- Data:
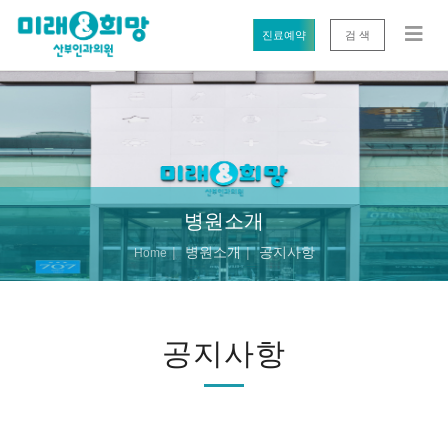
진료예약
검 색
병원소개
병원소개
공지사항
Home
공지사항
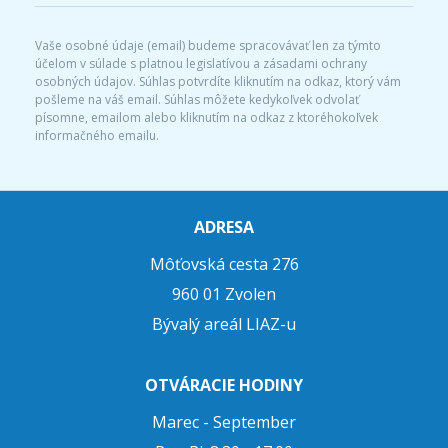
Vaše osobné údaje (email) budeme spracovávať len za týmto
účelom v súlade s platnou legislatívou a zásadami ochrany
osobných údajov. Súhlas potvrdíte kliknutím na odkaz, ktorý vám
pošleme na váš email. Súhlas môžete kedykoľvek odvolať
písomne, emailom alebo kliknutím na odkaz z ktoréhokoľvek
informačného emailu.
ADRESA
Môťovská cesta 276
960 01 Zvolen
Bývalý areál LIAZ-u
OTVÁRACIE HODINY
Marec - September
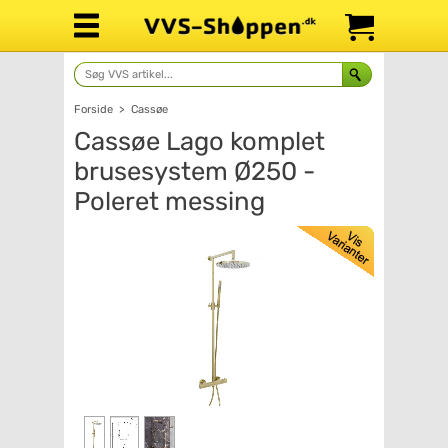
Forside
>
Cassøe
Cassøe Lago komplet
brusesystem Ø250 -
Poleret messing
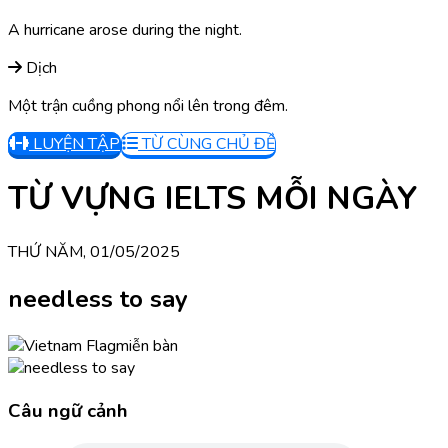
A hurricane arose during the night.
Dịch
Một trận cuồng phong nổi lên trong đêm.
LUYỆN TẬP
TỪ CÙNG CHỦ ĐỀ
TỪ VỰNG IELTS MỖI NGÀY
THỨ NĂM, 01/05/2025
needless to say
miễn bàn
Câu ngữ cảnh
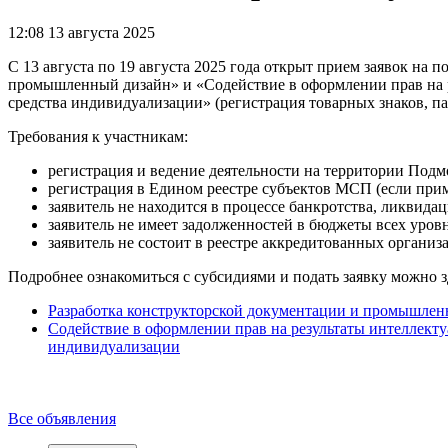
12:08 13 августа 2025
С 13 августа по 19 августа 2025 года открыт прием заявок на
промышленный дизайн» и «Содействие в оформлении прав на р
средства индивидуализации» (регистрация товарных знаков, па
Требования к участникам:
регистрация и ведение деятельности на территории Подм
регистрация в Едином реестре субъектов МСП (если при
заявитель не находится в процессе банкротства, ликвида
заявитель не имеет задолженностей в бюджеты всех уровн
заявитель не состоит в реестре аккредитованных органи
Подробнее ознакомиться с субсидиями и подать заявку можно з
Разработка конструкторской документации и промышлен
Содействие в оформлении прав на результаты интеллекту
индивидуализации
Все объявления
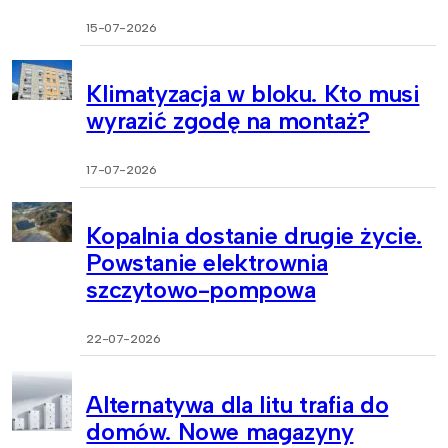
15-07-2026
Klimatyzacja w bloku. Kto musi
wyrazić zgodę na montaż?
17-07-2026
Kopalnia dostanie drugie życie.
Powstanie elektrownia
szczytowo-pompowa
22-07-2026
Alternatywa dla litu trafia do
domów. Nowe magazyny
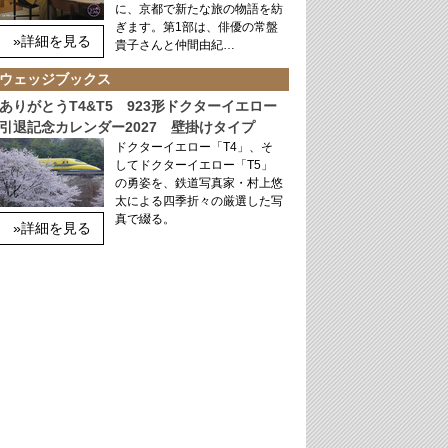
に、京都で新たな旅の物語を紡
ぎます。第1部は、俳優の常盤
»詳細を見る
貴子さんと仲間由紀…
ウェッジブックス
ありがとうT4&T5 923形ドクターイエロー
引退記念カレンダー2027 壁掛けタイプ
ドクターイエロー「T4」、そ
してドクターイエロー「T5」
の勇姿を、鉄道写真家・村上悠
太による四季折々の厳選した写
真で綴る。
»詳細を見る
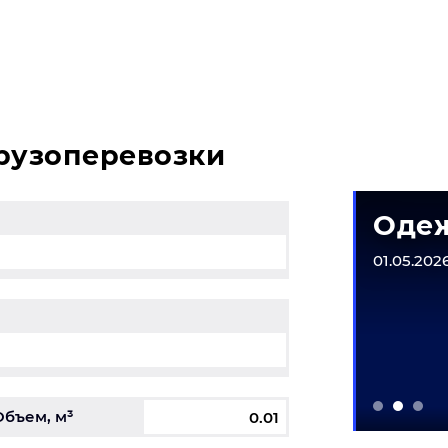
сь с нашим специалистом на терминале.
грузоперевозки
матическое
Одеж
рудование
01.05.2026
6-31.12.2026
Объем, м³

- Problem statement: Please print, exactly as given, the lines running from the beginning of the listing through the line containing "Alternatywa dla litu trafia do", omitting each picture.

- Answer to the problem:
진료예약
검 색
병원소개
병원소개
공지사항
Home
공지사항
Vaše osobné údaje (email) budeme spracovávať len za týmto
účelom v súlade s platnou legislatívou a zásadami ochrany
osobných údajov. Súhlas potvrdíte kliknutím na odkaz, ktorý vám
pošleme na váš email. Súhlas môžete kedykoľvek odvolať
písomne, emailom alebo kliknutím na odkaz z ktoréhokoľvek
informačného emailu.
ADRESA
Môťovská cesta 276
960 01 Zvolen
Bývalý areál LIAZ-u
OTVÁRACIE HODINY
Marec - September
Forside
>
Cassøe
Cassøe Lago komplet
brusesystem Ø250 -
Poleret messing
A hurricane arose during the night.
Dịch
Một trận cuồng phong nổi lên trong đêm.
LUYỆN TẬP
TỪ CÙNG CHỦ ĐỀ
TỪ VỰNG IELTS MỖI NGÀY
THỨ NĂM, 01/05/2025
needless to say
miễn bàn
Câu ngữ cảnh
12:08 13 августа 2025
С 13 августа по 19 августа 2025 года открыт прием заявок на
промышленный дизайн» и «Содействие в оформлении прав на р
средства индивидуализации» (регистрация товарных знаков, па
Требования к участникам:
регистрация и ведение деятельности на территории Подм
регистрация в Едином реестре субъектов МСП (если при
заявитель не находится в процессе банкротства, ликвида
заявитель не имеет задолженностей в бюджеты всех уровн
заявитель не состоит в реестре аккредитованных органи
Подробнее ознакомиться с субсидиями и подать заявку можно з
Разработка конструкторской документации и промышлен
Содействие в оформлении прав на результаты интеллекту
индивидуализации
Все объявления
15-07-2026
Klimatyzacja w bloku. Kto musi
wyrazić zgodę na montaż?
17-07-2026
Kopalnia dostanie drugie życie.
Powstanie elektrownia
szczytowo-pompowa
22-07-2026
Alternatywa dla litu trafia do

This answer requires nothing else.